(Fragmento del documento):
# # # # #
El aeropuerto de Asunción es una difusa memoria de colores, música y formas. Puestos de hermosas prendas bordadas con esa habilidad de las manos de las nativas cuñataí, cestos de naranjas brillantes y tentadoras, un aeropuerto pequeño y sencillo pero mágico por su contenido. Después, en via hacia el oeste, el paso sobre un misterioso ojo de agua cristalino y azul allá abajo. Es el Lago Titicaca, nos informan.
Después, emocionados, pasamos por primera vez sobre las nevadas cumbres de la cordillera de los Andes. El avión es ruidoso, los oídos sufren la presión, pero no mucho. Llegamos a Lima, donde nos hospedan durante dos días en el Hotel Alcázar. Bella y tradicional Lima, con el olor a frituras en las calles, los balcones coloniales de madera, el increíble Museo de Historia y Antroplogía, nuestro primer baño fugaz en las aguas heladas del Océano Pacífico... Y un inolvidable desayuno en que las mesas tiemblan, los vasos se golpean, las sillas se mueven bajo nosotros y los mozos del comedor del hotel circulan calmando a los desesperados huéspedes, presa del pánico de vivir el primer temblor de tierra de su vida. Pero no nos derrumbamos en una pila de mampostería y gente hasta la planta baja, como yo temía durante esos largos segundos.
# # # # #
(Datos almacenados):
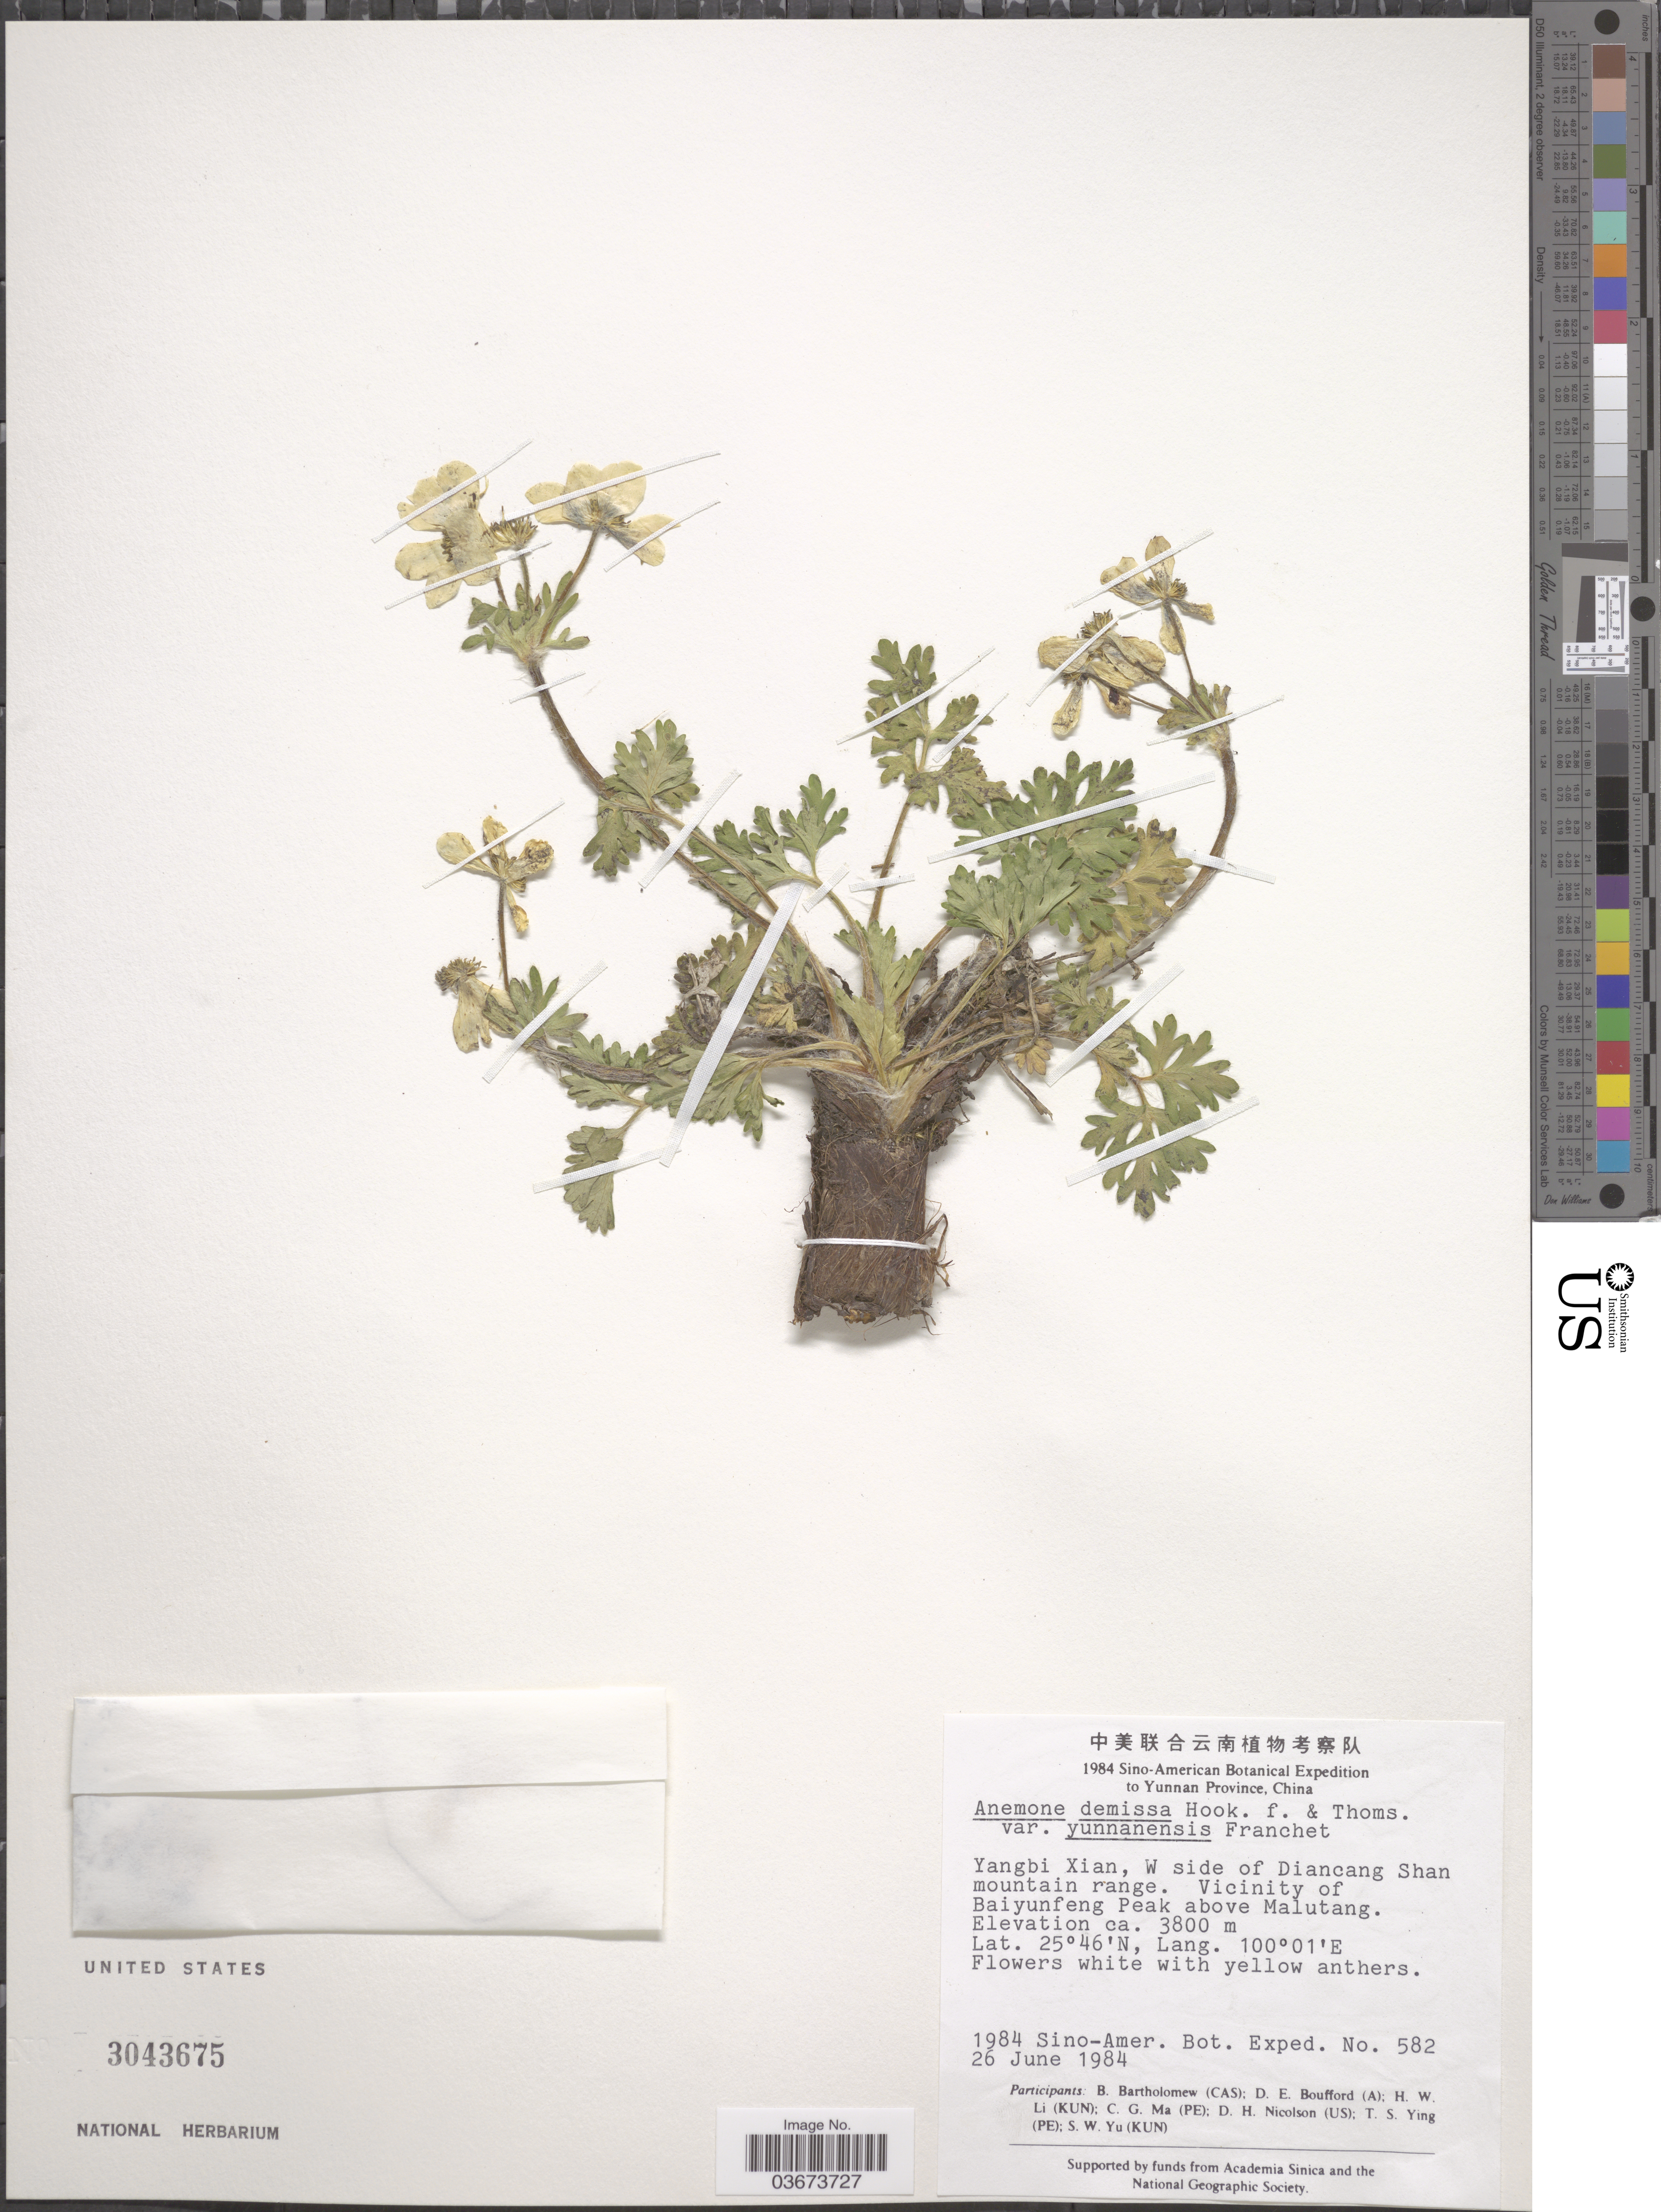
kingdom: Plantae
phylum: Tracheophyta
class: Magnoliopsida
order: Ranunculales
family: Ranunculaceae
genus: Anemone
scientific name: Anemone demissa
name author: (Thomson) Hook.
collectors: Sino-Amer. Bot. Exped. 1984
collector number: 582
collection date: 1984-06-26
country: China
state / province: Yunnan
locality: Yangbi Xian, W side of Diancang Shan mountain range. Vicinity of Baiyunfeng Peak above Malutang.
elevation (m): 3800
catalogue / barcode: US 3043675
# # # # #
(Tu tarea):
Copia del relato de viaje todo el tramo que va desde "Después, emocionados, pasamos" hasta "esos largos segundos.", y sustituye en él "ruidoso" por "estrepitoso".

(Ejercicio resuelto):
Después, emocionados, pasamos por primera vez sobre las nevadas cumbres de la cordillera de los Andes. El avión es estrepitoso, los oídos sufren la presión, pero no mucho. Llegamos a Lima, donde nos hospedan durante dos días en el Hotel Alcázar. Bella y tradicional Lima, con el olor a frituras en las calles, los balcones coloniales de madera, el increíble Museo de Historia y Antroplogía, nuestro primer baño fugaz en las aguas heladas del Océano Pacífico... Y un inolvidable desayuno en que las mesas tiemblan, los vasos se golpean, las sillas se mueven bajo nosotros y los mozos del comedor del hotel circulan calmando a los desesperados huéspedes, presa del pánico de vivir el primer temblor de tierra de su vida. Pero no nos derrumbamos en una pila de mampostería y gente hasta la planta baja, como yo temía durante esos largos segundos.